───── Data for this task

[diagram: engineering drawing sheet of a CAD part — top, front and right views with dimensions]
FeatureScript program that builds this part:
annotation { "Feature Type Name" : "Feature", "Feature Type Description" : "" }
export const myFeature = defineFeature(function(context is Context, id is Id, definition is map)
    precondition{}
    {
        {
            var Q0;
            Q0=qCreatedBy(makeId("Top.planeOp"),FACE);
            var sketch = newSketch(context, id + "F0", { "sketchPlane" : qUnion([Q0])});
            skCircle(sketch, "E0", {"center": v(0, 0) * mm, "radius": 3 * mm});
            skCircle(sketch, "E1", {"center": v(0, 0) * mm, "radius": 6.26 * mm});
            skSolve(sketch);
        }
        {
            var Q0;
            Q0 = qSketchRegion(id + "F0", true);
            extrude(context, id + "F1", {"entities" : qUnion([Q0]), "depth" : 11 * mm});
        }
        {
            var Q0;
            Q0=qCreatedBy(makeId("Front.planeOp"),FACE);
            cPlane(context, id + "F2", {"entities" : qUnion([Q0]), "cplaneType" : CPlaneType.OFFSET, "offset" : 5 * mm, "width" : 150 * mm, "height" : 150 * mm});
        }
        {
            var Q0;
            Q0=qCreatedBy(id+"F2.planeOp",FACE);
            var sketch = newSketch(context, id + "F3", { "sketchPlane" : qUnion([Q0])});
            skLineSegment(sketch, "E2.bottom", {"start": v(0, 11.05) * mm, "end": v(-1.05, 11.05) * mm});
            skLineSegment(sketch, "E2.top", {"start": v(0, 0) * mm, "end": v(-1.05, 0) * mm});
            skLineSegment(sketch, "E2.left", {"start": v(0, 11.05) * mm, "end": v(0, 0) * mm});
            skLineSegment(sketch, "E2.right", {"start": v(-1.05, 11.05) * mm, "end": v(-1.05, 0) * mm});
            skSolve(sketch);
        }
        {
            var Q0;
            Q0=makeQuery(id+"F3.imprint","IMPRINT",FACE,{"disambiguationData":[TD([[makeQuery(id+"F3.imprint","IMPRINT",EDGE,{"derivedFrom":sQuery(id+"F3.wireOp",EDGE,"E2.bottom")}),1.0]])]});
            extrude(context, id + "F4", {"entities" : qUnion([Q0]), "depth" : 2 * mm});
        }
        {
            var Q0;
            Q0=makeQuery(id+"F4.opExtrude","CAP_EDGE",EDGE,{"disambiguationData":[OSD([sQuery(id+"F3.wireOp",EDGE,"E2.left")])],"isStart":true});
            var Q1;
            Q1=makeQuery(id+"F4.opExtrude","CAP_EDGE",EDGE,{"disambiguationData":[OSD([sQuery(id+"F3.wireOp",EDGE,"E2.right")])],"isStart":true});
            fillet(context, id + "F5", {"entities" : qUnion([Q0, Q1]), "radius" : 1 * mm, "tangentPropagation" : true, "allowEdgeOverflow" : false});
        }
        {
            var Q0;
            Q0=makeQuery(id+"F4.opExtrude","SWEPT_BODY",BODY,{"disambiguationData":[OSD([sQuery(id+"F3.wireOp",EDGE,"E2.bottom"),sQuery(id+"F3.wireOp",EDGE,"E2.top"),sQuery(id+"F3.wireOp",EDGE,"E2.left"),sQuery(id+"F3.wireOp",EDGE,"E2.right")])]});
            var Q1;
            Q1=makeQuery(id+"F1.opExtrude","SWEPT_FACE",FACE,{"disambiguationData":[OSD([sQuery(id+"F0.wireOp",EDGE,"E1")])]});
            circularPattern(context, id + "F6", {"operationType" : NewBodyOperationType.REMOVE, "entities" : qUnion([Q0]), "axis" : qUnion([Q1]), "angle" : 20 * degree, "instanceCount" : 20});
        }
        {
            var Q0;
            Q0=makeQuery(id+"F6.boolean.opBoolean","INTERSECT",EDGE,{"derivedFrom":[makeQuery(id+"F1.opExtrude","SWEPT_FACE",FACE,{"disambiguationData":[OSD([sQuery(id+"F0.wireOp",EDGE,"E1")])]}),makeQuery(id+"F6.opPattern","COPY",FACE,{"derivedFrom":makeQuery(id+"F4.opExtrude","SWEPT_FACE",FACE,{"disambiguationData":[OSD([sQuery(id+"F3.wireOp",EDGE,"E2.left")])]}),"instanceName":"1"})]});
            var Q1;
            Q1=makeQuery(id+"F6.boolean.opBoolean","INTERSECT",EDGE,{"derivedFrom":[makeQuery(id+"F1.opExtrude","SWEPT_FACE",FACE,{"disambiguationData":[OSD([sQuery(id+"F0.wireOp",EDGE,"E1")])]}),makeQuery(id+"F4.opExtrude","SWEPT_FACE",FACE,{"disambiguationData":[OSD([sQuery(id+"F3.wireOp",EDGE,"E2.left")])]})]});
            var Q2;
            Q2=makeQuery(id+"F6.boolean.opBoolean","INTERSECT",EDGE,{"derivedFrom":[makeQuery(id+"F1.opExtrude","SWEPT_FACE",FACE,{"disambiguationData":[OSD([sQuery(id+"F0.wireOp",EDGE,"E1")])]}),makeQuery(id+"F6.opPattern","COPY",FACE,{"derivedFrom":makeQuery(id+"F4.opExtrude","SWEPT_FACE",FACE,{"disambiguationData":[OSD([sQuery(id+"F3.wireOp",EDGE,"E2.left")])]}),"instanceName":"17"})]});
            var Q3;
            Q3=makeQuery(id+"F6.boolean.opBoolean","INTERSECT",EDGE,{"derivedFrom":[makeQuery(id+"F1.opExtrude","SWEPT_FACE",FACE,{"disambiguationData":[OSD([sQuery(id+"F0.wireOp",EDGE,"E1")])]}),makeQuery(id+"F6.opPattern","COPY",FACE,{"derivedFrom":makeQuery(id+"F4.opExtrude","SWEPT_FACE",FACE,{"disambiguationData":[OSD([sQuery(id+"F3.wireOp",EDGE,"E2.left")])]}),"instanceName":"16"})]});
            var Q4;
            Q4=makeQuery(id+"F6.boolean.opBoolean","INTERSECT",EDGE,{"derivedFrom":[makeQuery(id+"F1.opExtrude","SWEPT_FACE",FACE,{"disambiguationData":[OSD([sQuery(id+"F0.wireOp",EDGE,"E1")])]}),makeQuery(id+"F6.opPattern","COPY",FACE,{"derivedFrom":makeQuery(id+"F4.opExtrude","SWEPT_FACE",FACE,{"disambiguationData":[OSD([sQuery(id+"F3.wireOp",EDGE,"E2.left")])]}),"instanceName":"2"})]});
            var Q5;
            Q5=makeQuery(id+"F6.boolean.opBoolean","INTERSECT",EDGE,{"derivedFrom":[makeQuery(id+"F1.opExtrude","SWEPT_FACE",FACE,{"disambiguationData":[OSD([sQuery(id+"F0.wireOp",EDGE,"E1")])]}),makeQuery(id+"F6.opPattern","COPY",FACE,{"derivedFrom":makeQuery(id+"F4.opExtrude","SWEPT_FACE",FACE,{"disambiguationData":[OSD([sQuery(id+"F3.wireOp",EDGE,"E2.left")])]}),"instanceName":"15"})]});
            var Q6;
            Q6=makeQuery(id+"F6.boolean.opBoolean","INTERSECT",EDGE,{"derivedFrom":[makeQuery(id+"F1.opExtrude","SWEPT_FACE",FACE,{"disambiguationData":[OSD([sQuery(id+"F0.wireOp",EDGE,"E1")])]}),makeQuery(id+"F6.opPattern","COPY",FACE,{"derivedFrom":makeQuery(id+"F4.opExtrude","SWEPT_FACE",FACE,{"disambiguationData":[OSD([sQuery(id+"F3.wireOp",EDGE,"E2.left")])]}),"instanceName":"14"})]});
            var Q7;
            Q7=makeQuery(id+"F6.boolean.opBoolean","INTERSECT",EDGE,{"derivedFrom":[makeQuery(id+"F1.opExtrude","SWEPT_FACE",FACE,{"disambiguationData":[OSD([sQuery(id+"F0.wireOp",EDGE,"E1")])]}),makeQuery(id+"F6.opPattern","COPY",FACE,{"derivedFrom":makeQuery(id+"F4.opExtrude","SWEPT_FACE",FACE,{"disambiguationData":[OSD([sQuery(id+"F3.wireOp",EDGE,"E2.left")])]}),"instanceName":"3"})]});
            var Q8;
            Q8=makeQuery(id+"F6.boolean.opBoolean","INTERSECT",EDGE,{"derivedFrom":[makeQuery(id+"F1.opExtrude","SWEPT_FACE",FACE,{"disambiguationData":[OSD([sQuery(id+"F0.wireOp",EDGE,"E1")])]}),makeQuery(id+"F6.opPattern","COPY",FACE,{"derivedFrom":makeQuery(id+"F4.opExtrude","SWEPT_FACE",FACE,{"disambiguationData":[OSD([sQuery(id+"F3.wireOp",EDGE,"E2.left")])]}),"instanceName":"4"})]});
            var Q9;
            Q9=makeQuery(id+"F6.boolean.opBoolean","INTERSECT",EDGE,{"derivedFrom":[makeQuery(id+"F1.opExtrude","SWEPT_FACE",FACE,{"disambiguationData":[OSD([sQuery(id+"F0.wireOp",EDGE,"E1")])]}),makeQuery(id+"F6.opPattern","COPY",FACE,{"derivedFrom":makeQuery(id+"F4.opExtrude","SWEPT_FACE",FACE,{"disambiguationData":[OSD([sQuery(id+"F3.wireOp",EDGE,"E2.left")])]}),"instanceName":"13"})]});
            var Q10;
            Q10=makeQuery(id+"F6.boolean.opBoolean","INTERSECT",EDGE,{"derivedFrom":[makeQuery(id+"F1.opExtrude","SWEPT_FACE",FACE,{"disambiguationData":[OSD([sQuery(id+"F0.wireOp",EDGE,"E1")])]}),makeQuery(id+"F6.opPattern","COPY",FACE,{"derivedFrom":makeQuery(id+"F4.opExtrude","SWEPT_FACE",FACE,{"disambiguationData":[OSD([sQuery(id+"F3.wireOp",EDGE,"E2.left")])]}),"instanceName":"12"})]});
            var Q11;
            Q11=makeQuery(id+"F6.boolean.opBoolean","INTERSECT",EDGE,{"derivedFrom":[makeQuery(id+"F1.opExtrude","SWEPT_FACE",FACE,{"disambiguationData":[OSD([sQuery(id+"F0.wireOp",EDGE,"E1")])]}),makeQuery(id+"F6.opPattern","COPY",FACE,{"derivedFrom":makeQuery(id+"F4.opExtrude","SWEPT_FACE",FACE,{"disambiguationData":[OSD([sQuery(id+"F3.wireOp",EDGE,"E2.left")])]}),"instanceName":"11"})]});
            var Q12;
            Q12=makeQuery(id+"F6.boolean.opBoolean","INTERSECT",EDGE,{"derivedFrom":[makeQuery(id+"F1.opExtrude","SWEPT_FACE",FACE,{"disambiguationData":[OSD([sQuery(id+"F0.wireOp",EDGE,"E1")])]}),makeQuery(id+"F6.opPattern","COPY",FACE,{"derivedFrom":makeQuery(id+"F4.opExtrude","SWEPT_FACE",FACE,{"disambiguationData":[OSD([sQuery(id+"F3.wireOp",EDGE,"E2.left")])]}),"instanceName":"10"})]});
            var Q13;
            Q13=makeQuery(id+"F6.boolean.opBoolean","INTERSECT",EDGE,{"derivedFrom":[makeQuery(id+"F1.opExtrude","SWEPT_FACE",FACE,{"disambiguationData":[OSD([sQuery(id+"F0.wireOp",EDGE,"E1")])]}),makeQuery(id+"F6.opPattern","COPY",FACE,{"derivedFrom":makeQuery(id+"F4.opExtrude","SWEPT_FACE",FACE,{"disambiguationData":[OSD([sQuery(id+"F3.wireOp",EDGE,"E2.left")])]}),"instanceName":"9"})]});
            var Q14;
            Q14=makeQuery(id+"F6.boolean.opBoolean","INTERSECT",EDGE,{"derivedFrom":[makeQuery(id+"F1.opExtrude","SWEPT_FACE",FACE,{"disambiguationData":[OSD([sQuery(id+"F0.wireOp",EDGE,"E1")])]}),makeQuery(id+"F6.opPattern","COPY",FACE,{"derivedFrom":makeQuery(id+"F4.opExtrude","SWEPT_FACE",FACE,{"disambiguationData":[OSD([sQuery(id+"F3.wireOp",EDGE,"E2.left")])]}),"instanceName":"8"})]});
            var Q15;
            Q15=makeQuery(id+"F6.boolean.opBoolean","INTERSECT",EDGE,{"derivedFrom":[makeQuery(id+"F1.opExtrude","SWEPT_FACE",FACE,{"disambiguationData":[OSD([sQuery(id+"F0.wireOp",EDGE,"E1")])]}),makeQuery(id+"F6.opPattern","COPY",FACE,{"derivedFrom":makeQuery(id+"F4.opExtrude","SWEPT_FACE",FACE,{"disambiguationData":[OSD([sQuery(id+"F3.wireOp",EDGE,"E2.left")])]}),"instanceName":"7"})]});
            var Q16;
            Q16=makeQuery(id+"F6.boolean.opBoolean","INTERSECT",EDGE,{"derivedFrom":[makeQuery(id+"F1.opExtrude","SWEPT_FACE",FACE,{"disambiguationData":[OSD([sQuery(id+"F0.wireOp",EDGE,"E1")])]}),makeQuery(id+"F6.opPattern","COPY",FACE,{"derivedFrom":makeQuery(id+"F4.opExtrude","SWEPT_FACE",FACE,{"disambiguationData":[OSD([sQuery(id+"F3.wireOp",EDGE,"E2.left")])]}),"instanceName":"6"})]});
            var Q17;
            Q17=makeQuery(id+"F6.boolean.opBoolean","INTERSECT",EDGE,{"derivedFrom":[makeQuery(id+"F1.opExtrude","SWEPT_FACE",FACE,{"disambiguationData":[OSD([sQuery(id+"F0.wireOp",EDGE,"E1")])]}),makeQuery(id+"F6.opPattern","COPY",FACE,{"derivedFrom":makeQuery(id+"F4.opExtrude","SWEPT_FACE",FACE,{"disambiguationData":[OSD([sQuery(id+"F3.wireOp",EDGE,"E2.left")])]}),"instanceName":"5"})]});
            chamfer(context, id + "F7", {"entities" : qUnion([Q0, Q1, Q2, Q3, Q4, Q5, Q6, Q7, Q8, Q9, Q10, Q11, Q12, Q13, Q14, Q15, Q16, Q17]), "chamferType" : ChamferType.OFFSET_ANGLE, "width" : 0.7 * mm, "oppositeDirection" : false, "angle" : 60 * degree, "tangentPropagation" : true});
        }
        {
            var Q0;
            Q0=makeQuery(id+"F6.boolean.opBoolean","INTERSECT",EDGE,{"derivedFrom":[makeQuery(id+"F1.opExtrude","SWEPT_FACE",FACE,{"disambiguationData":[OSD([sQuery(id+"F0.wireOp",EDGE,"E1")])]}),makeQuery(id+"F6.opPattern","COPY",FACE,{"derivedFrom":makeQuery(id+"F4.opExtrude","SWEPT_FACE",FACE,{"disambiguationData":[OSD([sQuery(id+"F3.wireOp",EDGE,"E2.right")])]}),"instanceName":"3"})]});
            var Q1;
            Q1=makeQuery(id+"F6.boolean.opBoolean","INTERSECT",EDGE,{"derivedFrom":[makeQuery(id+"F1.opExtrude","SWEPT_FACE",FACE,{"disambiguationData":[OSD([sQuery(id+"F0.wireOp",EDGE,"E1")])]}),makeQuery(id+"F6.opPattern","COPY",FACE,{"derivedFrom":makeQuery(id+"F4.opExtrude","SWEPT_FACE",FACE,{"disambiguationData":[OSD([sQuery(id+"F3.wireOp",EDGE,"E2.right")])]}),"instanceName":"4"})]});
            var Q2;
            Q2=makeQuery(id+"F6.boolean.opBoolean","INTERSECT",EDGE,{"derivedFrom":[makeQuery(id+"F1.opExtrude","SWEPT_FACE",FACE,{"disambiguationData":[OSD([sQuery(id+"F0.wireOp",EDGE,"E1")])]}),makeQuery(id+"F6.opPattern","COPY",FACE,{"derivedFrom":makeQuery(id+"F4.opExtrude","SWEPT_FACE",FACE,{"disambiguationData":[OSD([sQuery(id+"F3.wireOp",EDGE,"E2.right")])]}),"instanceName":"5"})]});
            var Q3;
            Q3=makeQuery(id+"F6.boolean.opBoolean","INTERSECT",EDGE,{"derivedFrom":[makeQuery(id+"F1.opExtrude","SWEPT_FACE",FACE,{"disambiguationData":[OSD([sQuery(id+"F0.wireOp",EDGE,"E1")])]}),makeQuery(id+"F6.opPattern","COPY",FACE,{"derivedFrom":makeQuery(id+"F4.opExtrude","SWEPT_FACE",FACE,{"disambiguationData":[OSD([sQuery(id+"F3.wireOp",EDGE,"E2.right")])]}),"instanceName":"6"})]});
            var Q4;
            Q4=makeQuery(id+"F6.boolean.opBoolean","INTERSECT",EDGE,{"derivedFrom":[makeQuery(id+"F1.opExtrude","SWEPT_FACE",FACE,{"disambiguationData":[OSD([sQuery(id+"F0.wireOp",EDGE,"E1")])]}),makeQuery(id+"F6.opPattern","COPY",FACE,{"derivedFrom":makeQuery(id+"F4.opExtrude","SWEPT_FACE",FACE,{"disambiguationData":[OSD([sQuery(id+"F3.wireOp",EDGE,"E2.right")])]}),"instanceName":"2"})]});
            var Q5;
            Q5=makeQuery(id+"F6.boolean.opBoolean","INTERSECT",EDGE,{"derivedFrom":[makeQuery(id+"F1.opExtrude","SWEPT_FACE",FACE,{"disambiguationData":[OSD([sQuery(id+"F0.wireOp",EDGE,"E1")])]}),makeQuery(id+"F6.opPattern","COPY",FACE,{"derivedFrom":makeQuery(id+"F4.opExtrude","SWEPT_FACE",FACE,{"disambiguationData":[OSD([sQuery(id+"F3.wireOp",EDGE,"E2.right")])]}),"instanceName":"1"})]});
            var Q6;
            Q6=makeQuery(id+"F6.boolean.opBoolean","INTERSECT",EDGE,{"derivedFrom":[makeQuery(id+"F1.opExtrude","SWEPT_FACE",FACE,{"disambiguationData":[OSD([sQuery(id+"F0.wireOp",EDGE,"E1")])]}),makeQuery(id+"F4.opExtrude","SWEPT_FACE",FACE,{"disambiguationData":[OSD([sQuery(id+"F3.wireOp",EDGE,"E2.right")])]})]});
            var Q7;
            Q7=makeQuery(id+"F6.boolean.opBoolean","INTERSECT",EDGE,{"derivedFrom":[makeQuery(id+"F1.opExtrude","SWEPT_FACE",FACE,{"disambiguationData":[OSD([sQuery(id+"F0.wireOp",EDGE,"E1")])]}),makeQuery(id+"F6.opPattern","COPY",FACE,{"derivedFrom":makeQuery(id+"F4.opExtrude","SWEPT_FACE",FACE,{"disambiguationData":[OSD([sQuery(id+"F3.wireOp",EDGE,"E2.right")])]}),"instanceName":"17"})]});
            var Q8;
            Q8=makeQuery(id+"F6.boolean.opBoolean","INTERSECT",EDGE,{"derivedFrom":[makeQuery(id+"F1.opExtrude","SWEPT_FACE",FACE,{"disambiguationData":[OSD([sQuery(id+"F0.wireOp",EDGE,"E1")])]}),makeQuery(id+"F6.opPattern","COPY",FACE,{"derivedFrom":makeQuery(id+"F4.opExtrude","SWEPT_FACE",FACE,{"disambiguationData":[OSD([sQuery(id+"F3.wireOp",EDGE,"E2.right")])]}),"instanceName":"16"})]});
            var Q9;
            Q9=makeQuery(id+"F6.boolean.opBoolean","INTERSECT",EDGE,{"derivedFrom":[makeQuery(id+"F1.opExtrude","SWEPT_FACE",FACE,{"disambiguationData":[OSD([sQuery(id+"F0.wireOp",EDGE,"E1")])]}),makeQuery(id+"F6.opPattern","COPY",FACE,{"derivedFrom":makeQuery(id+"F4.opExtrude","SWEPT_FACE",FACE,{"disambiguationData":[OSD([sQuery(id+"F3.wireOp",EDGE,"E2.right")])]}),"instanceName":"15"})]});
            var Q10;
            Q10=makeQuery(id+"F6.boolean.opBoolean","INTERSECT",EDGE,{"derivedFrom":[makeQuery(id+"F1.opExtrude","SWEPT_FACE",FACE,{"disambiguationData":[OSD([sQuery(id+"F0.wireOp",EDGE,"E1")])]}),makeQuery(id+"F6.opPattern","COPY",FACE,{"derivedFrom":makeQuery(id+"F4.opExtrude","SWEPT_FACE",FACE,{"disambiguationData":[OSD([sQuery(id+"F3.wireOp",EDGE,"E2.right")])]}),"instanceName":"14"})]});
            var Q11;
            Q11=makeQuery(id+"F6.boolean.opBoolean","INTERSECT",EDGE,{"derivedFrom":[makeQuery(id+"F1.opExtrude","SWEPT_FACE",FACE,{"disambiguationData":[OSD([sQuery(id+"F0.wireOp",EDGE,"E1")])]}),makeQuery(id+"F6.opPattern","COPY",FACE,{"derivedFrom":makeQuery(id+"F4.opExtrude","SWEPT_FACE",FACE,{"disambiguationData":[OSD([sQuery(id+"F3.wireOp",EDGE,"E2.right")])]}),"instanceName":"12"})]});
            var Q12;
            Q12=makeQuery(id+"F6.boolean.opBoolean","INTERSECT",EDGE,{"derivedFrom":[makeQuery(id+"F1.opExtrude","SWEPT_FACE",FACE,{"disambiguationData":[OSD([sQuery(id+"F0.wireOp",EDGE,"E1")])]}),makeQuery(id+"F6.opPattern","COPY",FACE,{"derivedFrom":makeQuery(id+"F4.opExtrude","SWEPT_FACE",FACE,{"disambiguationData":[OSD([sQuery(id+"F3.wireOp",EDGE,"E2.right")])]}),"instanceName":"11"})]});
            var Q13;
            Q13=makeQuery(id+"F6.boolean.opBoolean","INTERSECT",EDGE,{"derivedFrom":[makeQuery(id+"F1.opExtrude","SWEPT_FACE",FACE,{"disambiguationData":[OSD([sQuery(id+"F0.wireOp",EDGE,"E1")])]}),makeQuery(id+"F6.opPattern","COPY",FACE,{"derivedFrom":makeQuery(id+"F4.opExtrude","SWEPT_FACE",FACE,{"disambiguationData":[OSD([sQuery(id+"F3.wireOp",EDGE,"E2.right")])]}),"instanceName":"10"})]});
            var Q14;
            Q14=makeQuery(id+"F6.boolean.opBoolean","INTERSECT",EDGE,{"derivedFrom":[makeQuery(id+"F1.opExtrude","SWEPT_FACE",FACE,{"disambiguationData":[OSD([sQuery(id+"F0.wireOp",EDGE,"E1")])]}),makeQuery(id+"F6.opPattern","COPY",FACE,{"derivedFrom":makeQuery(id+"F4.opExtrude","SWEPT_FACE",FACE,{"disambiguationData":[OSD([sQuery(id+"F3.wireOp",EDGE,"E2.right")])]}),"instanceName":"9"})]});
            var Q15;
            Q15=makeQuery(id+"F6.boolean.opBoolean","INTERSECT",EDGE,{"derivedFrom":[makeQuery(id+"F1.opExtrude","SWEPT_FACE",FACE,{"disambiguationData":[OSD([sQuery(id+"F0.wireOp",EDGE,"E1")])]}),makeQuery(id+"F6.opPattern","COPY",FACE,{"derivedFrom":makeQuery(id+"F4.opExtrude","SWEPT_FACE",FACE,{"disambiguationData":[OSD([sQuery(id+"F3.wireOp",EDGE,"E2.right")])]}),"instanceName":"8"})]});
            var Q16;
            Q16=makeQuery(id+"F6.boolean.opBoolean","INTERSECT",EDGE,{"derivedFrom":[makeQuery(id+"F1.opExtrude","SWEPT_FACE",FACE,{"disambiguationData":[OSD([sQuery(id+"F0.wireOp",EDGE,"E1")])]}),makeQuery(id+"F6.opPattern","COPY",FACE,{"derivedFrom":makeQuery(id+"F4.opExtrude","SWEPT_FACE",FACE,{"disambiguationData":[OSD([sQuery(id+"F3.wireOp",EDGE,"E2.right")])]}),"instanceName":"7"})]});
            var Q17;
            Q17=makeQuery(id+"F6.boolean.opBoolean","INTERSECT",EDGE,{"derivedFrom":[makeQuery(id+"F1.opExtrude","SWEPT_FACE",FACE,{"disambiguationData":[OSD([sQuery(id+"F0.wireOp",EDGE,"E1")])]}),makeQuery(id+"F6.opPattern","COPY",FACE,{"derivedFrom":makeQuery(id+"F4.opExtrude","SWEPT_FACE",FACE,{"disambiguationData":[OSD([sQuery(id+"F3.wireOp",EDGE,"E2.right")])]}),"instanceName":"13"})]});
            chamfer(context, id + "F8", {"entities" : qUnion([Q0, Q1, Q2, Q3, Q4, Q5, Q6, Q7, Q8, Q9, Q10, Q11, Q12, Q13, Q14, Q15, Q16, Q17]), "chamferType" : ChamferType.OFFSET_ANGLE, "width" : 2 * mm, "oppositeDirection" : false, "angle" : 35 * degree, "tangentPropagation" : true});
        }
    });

──────────

What you are asked to do =>
Collect every line in the entries that contains the string "bottom". Letter case matters.

Answer for the task =>
            skLineSegment(sketch, "E2.bottom", {"start": v(0, 11.05) * mm, "end": v(-1.05, 11.05) * mm});
            Q0=makeQuery(id+"F3.imprint","IMPRINT",FACE,{"disambiguationData":[TD([[makeQuery(id+"F3.imprint","IMPRINT",EDGE,{"derivedFrom":sQuery(id+"F3.wireOp",EDGE,"E2.bottom")}),1.0]])]});
            Q0=makeQuery(id+"F4.opExtrude","SWEPT_BODY",BODY,{"disambiguationData":[OSD([sQuery(id+"F3.wireOp",EDGE,"E2.bottom"),sQuery(id+"F3.wireOp",EDGE,"E2.top"),sQuery(id+"F3.wireOp",EDGE,"E2.left"),sQuery(id+"F3.wireOp",EDGE,"E2.right")])]});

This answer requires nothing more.